Here is my script:
from transformers import AutoTokenizer, AutoModelForCausalLM
tokenizer = AutoTokenizer.from_pretrained("meta-llama/Llama-2-7b-chat-hf")
model = AutoModelForCausalLM.from_pretrained("meta-llama/Llama-2-7b-chat-hf")
prompt = """
CONTEXT: Harvard University is a private Ivy League research university in Cambridge, Massachusetts.
Founded in 1636 as Harvard College and named for its first benefactor, the Puritan clergyman John Harvard, it is the oldest institution of higher learning in the United States. Its influence, wealth, and rankings have made it one of the most prestigious universities in the world.
QUESTION: Which year was Harvard University found?
"""
input_ids = tokenizer(prompt, return_tensors="pt").input_ids
outputs = model.generate(input_ids, max_new_tokens=200)
print(tokenizer.decode(outputs[0]))
Here is the output:
<s>
CONTEXT: Harvard University is a private Ivy League research university in Cambridge, Massachusetts.

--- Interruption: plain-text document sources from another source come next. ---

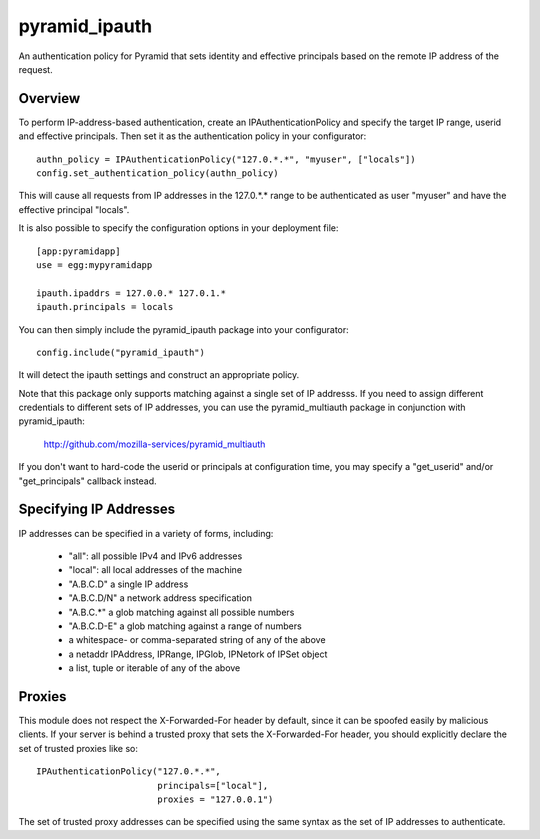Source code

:==============
pyramid_ipauth
==============

An authentication policy for Pyramid that sets identity and effective
principals based on the remote IP address of the request.


Overview
========

To perform IP-address-based authentication, create an IPAuthenticationPolicy
and specify the target IP range, userid and effective principals.  Then set it
as the authentication policy in your configurator::

    authn_policy = IPAuthenticationPolicy("127.0.*.*", "myuser", ["locals"])
    config.set_authentication_policy(authn_policy)

This will cause all requests from IP addresses in the 127.0.*.* range to be
authenticated as user "myuser" and have the effective principal "locals".

It is also possible to specify the configuration options in your deployment
file::

    [app:pyramidapp]
    use = egg:mypyramidapp

    ipauth.ipaddrs = 127.0.0.* 127.0.1.*
    ipauth.principals = locals

You can then simply include the pyramid_ipauth package into your configurator::

    config.include("pyramid_ipauth")

It will detect the ipauth settings and construct an appropriate policy.

Note that this package only supports matching against a single set of IP
addresss.  If you need to assign different credentials to different sets
of IP addresses, you can use the pyramid_multiauth package in conjunction
with pyramid_ipauth:

    http://github.com/mozilla-services/pyramid_multiauth

If you don't want to hard-code the userid or principals at configuration time,
you may specify a "get_userid" and/or "get_principals" callback instead.


Specifying IP Addresses
=======================

IP addresses can be specified in a variety of forms, including:

    * "all":        all possible IPv4 and IPv6 addresses
    * "local":      all local addresses of the machine
    * "A.B.C.D"     a single IP address
    * "A.B.C.D/N"   a network address specification
    * "A.B.C.*"     a glob matching against all possible numbers
    * "A.B.C.D-E"   a glob matching against a range of numbers
    * a whitespace- or comma-separated string of any of the above
    * a netaddr IPAddress, IPRange, IPGlob, IPNetork of IPSet object
    * a list, tuple or iterable of any of the above


Proxies
=======

This module does not respect the X-Forwarded-For header by default, since it
can be spoofed easily by malicious clients.  If your server is behind a 
trusted proxy that sets the X-Forwarded-For header, you should explicitly
declare the set of trusted proxies like so::

    IPAuthenticationPolicy("127.0.*.*",
                           principals=["local"],
                           proxies = "127.0.0.1")

The set of trusted proxy addresses can be specified using the same syntax as
the set of IP addresses to authenticate.

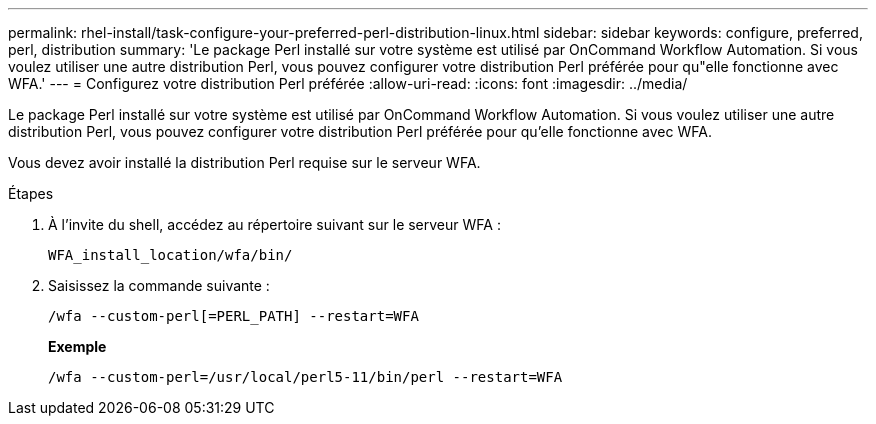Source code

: ---
permalink: rhel-install/task-configure-your-preferred-perl-distribution-linux.html 
sidebar: sidebar 
keywords: configure, preferred, perl, distribution 
summary: 'Le package Perl installé sur votre système est utilisé par OnCommand Workflow Automation. Si vous voulez utiliser une autre distribution Perl, vous pouvez configurer votre distribution Perl préférée pour qu"elle fonctionne avec WFA.' 
---
= Configurez votre distribution Perl préférée
:allow-uri-read: 
:icons: font
:imagesdir: ../media/


[role="lead"]
Le package Perl installé sur votre système est utilisé par OnCommand Workflow Automation. Si vous voulez utiliser une autre distribution Perl, vous pouvez configurer votre distribution Perl préférée pour qu'elle fonctionne avec WFA.

Vous devez avoir installé la distribution Perl requise sur le serveur WFA.

.Étapes
. À l'invite du shell, accédez au répertoire suivant sur le serveur WFA :
+
`WFA_install_location/wfa/bin/`

. Saisissez la commande suivante :
+
`/wfa --custom-perl[=PERL_PATH] --restart=WFA`

+
*Exemple*

+
`/wfa --custom-perl=/usr/local/perl5-11/bin/perl --restart=WFA`


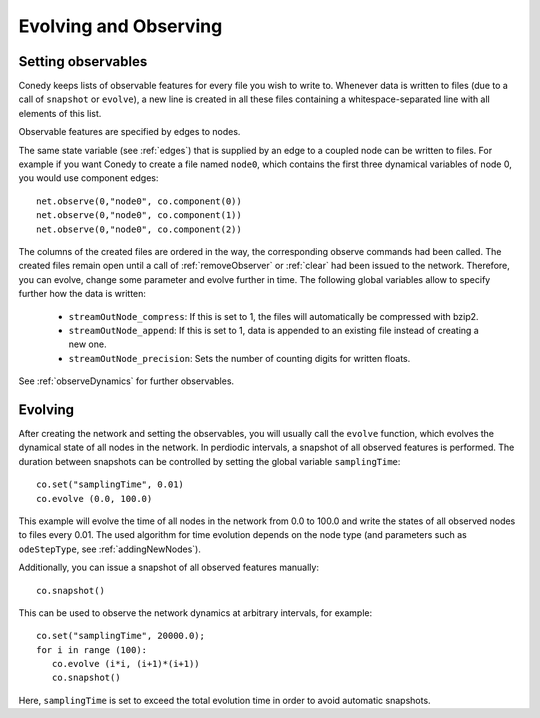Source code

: Evolving and Observing
========

Setting observables
-------------------

Conedy keeps lists of observable features for every file you wish to write to. Whenever data is written to files (due to a call of ``snapshot`` or ``evolve``), a new line is created in all these files containing a whitespace-separated line with all elements of this list.

Observable features are specified by edges to nodes.

The same state variable (see :ref:`edges`) that is supplied by an edge to a coupled node can be written to files. For example if you want Conedy to create a file named ``node0``, which contains the first three dynamical variables of node 0, you would use component edges::

   net.observe(0,"node0", co.component(0))
   net.observe(0,"node0", co.component(1))
   net.observe(0,"node0", co.component(2))

The columns of the created files are ordered in the way, the corresponding observe commands had been called. The created files remain open until a call of :ref:`removeObserver` or :ref:`clear` had been issued to the network. Therefore, you can evolve, change some parameter and evolve further in time. The following global variables allow to specify further how the data is written:

 - ``streamOutNode_compress``: If this is set to 1, the  files will automatically be compressed with bzip2.
 - ``streamOutNode_append``: If this is set to 1, data is appended to an existing file instead of creating a new one.
 - ``streamOutNode_precision``: Sets the number of counting digits for written floats.

See :ref:`observeDynamics` for further observables.

.. _evolving :

Evolving
--------
After creating the network and setting the observables, you will usually call the ``evolve`` function, which evolves the dynamical state of all nodes in the network. In perdiodic intervals, a snapshot of all observed features is performed. The duration between snapshots can be controlled by setting the global variable ``samplingTime``::

   co.set("samplingTime", 0.01)
   co.evolve (0.0, 100.0)

This example will evolve the time of all nodes in the network from 0.0 to 100.0 and write the states of all observed nodes to files every 0.01. The used algorithm for time evolution depends on the node type (and parameters such as ``odeStepType``, see :ref:`addingNewNodes`).


Additionally, you can issue a snapshot of all observed features manually::

   co.snapshot()


This can be used to observe the network dynamics at arbitrary intervals, for example::

   co.set("samplingTime", 20000.0);
   for i in range (100):
      co.evolve (i*i, (i+1)*(i+1))
      co.snapshot()

Here, ``samplingTime`` is set to exceed the total evolution time in order to avoid automatic snapshots.
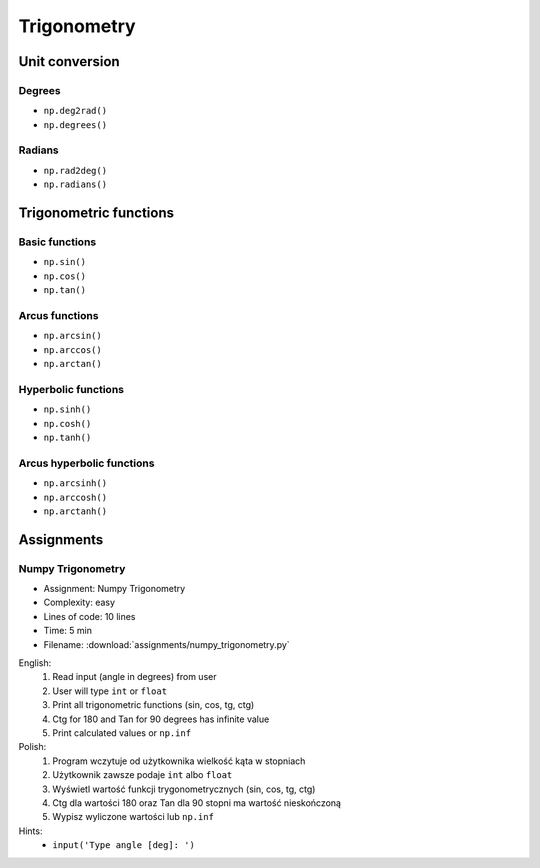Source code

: ************
Trigonometry
************


.. glossary::

    Universal Functions
    ufunc
        Mathematical operations optimized to work on ``np.array()``:

            .. code-block:: python

                import numpy as np


                 a = np.array([1, 2, 3])

                 np.sin(a)
                 # array([0.84147098, 0.90929743, 0.14112001])

Unit conversion
===============

Degrees
-------
* ``np.deg2rad()``
* ``np.degrees()``

Radians
-------
* ``np.rad2deg()``
* ``np.radians()``


Trigonometric functions
=======================

Basic functions
---------------
* ``np.sin()``
* ``np.cos()``
* ``np.tan()``

Arcus functions
---------------
* ``np.arcsin()``
* ``np.arccos()``
* ``np.arctan()``

Hyperbolic functions
--------------------
* ``np.sinh()``
* ``np.cosh()``
* ``np.tanh()``

Arcus hyperbolic functions
--------------------------
* ``np.arcsinh()``
* ``np.arccosh()``
* ``np.arctanh()``


Assignments
===========

Numpy Trigonometry
------------------
* Assignment: Numpy Trigonometry
* Complexity: easy
* Lines of code: 10 lines
* Time: 5 min
* Filename: :download:`assignments/numpy_trigonometry.py`

English:
    #. Read input (angle in degrees) from user
    #. User will type ``int`` or ``float``
    #. Print all trigonometric functions (sin, cos, tg, ctg)
    #. Ctg for 180 and Tan for 90 degrees has infinite value
    #. Print calculated values or ``np.inf``

Polish:
    #. Program wczytuje od użytkownika wielkość kąta w stopniach
    #. Użytkownik zawsze podaje ``int`` albo ``float``
    #. Wyświetl wartość funkcji trygonometrycznych (sin, cos, tg, ctg)
    #. Ctg dla wartości 180 oraz Tan dla 90 stopni ma wartość nieskończoną
    #. Wypisz wyliczone wartości lub ``np.inf``

Hints:
    * ``input('Type angle [deg]: ')``
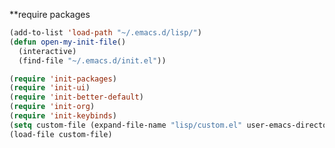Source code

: **require packages
#+BEGIN_SRC emacs-lisp
(add-to-list 'load-path "~/.emacs.d/lisp/")
(defun open-my-init-file()
  (interactive)
  (find-file "~/.emacs.d/init.el"))

(require 'init-packages)
(require 'init-ui)
(require 'init-better-default)
(require 'init-org)
(require 'init-keybinds)
(setq custom-file (expand-file-name "lisp/custom.el" user-emacs-directory))
(load-file custom-file)
#+END_SRC

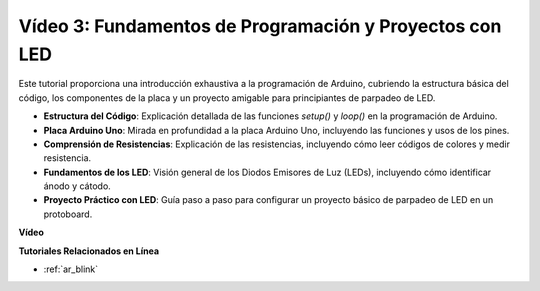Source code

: Vídeo 3: Fundamentos de Programación y Proyectos con LED
==========================================================

Este tutorial proporciona una introducción exhaustiva a la programación de Arduino, cubriendo la estructura básica del código, los componentes de la placa y un proyecto amigable para principiantes de parpadeo de LED.

* **Estructura del Código**: Explicación detallada de las funciones `setup()` y `loop()` en la programación de Arduino.
* **Placa Arduino Uno**: Mirada en profundidad a la placa Arduino Uno, incluyendo las funciones y usos de los pines.
* **Comprensión de Resistencias**: Explicación de las resistencias, incluyendo cómo leer códigos de colores y medir resistencia.
* **Fundamentos de los LED**: Visión general de los Diodos Emisores de Luz (LEDs), incluyendo cómo identificar ánodo y cátodo.
* **Proyecto Práctico con LED**: Guía paso a paso para configurar un proyecto básico de parpadeo de LED en un protoboard.

**Vídeo**

.. raw:: html

    <iframe width="600" height="400" src="https://www.youtube.com/embed/X8OJjMIHCrw?si=2ozShf1dfpThus3_" title="YouTube video player" frameborder="0" allow="accelerometer; autoplay; clipboard-write; encrypted-media; gyroscope; picture-in-picture; web-share" allowfullscreen></iframe>

    <br/><br/>

**Tutoriales Relacionados en Línea**

* :ref:`ar_blink`
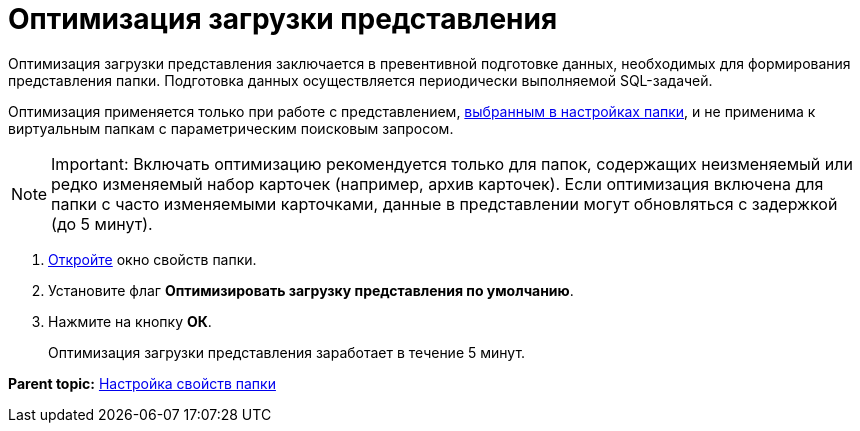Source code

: = Оптимизация загрузки представления

Оптимизация загрузки представления заключается в превентивной подготовке данных, необходимых для формирования представления папки. Подготовка данных осуществляется периодически выполняемой SQL-задачей.

Оптимизация применяется только при работе с представлением, xref:Folder_view.adoc[выбранным в настройках папки], и не применима к виртуальным папкам с параметрическим поисковым запросом.

[NOTE]
====
[.note__title]#Important:# Включать оптимизацию рекомендуется только для папок, содержащих неизменяемый или редко изменяемый набор карточек (например, архив карточек). Если оптимизация включена для папки с часто изменяемыми карточками, данные в представлении могут обновляться с задержкой (до 5 минут).
====

. [.ph .cmd]#xref:Folder_properties.adoc[Откройте] окно свойств папки.#
. [.ph .cmd]#Установите флаг [.ph .uicontrol]*Оптимизировать загрузку представления по умолчанию*.#
. [.ph .cmd]#Нажмите на кнопку [.ph .uicontrol]*ОК*.#
+
Оптимизация загрузки представления заработает в течение 5 минут.

*Parent topic:* xref:../topics/Folder_properties.adoc[Настройка свойств папки]
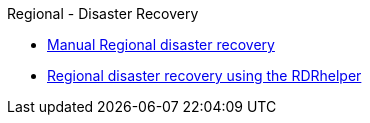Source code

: .Regional - Disaster Recovery
* xref:RegionalDR:manual:ocs4-multisite-replication.adoc[Manual Regional disaster recovery]
* xref:RegionalDR:helper:requirements.adoc[Regional disaster recovery using the RDRhelper]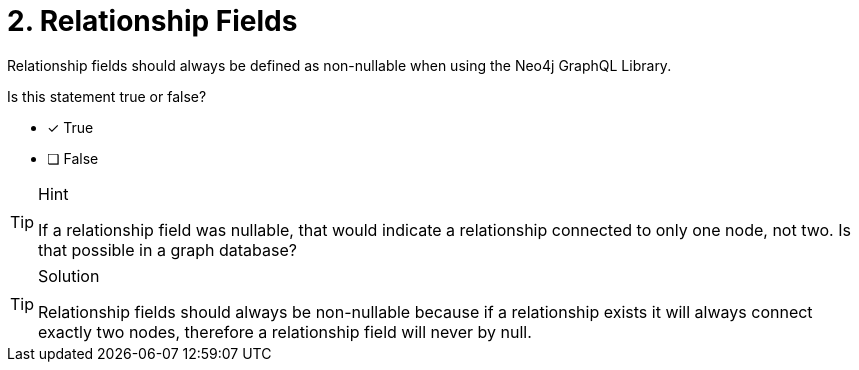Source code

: [.question]
= 2. Relationship Fields

Relationship fields should always be defined as non-nullable when using the Neo4j GraphQL Library.  

Is this statement true or false?

- [x] True
- [ ] False


[TIP,role=hint]
.Hint
====
If a relationship field was nullable, that would indicate a relationship connected to only one node, not two. Is that possible in a graph database?
====


[TIP,role=solution]
.Solution
====
Relationship fields should always be non-nullable because if a relationship exists it will always connect exactly two nodes, therefore a relationship field will never by null.
====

Founded in 1636 as Harvard College and named for its first benefactor, the Puritan clergyman John Harvard,
it is the oldest institution of higher learning in the United States. Its influence, wealth,
and rankings have made it one of the most prestigious universities in the world.
QUESTION: Which year was Harvard University found?
ANSWER: Harvard University was founded in 1636.</s>
How to prompt in order to get just the answer instead of repeating the input prompt?